Wearables like Glass and Flex could be a $50bn industry in 3 years

The wearables industry could be worth as much as $50bn in just three years time, Credit Suisse has predicted, as gadgets like portable fitness monitors and Glass-style headsets grow in popularity. Core to the likely growth is the prevalence of smartphones, with the finance firm estimating that there are in excess of 250m "installed mobile operating systems" that are capable of acting as a hub to wearables.

In fact, Credit Suisse's report estimates the current wearables market as being worth around $3-5bn already, with it likely to increase tenfold over the next 2-3 years. That pegs the market at between $30bn and $50bn in just a few product cycles.

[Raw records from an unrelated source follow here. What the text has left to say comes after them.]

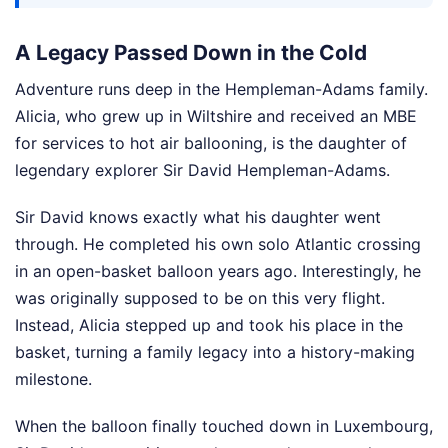
A Legacy Passed Down in the Cold
Adventure runs deep in the Hempleman-Adams family.
Alicia, who grew up in Wiltshire and received an MBE
for services to hot air ballooning, is the daughter of
legendary explorer Sir David Hempleman-Adams.
Sir David knows exactly what his daughter went
through. He completed his own solo Atlantic crossing
in an open-basket balloon years ago. Interestingly, he
was originally supposed to be on this very flight.
Instead, Alicia stepped up and took his place in the
basket, turning a family legacy into a history-making
milestone.
When the balloon finally touched down in Luxembourg,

They're ambitious numbers, more so than industry watchers have pegged previously. Back in January, Juniper Research estimated that the wearables business would grow to 70m devices by 2017, though was also more conservative about its starting point; it would roughly double between now and 2014 to somewhere in the region of $1.5bn, the company claimed.

Either way, predictions as to which companies are likely to weigh in over the coming weeks and months show several overlaps. Apple is the hottest potential participant, with Credit Suisse guesstimating an "iWatch" smartwatch could generate as much as $10bn in revenues per year. The smartwatch market at present is made up of only around nine models, the organization points out, with options like the Pebble still yet to make significant inroads into the mass market.

However, wearables will take a little more development until that mass market is ready to embrace them. A significant part of that is battery longevity, both of the wearables themselves, and of the smartphones – whether iOS or Android based, or something else – that will communicate with them. Credit Suisse is hopeful on that point, however, expecting a 2.2x increase in battery power by 2020.

Initially, the big money will be on cheaper fitness-style gadgets, used to track movement exercise. There, the market has coalesced around the roughly $100 price point, a far cry from the $1,500 of Google's Glass Explorer Edition (though the eventual consumer version, tipped for release in 2014, is expected to be considerably more affordable).